• **WORK TO BE COMPLETED**: Give back the entire listing below, unaltered.

• **RECORDED DATA**:
-------
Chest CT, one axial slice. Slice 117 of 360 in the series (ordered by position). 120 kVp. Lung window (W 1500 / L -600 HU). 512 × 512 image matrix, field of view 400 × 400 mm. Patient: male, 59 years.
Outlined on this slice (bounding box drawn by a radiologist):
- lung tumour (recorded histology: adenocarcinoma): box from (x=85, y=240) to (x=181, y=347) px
-------
• **REPLY TO THE EXERCISE**:
Chest CT, one axial slice. Slice 117 of 360 in the series (ordered by position). 120 kVp. Lung window (W 1500 / L -600 HU). 512 × 512 image matrix, field of view 400 × 400 mm. Patient: male, 59 years.
Outlined on this slice (bounding box drawn by a radiologist):
- lung tumour (recorded histology: adenocarcinoma): box from (x=85, y=240) to (x=181, y=347) px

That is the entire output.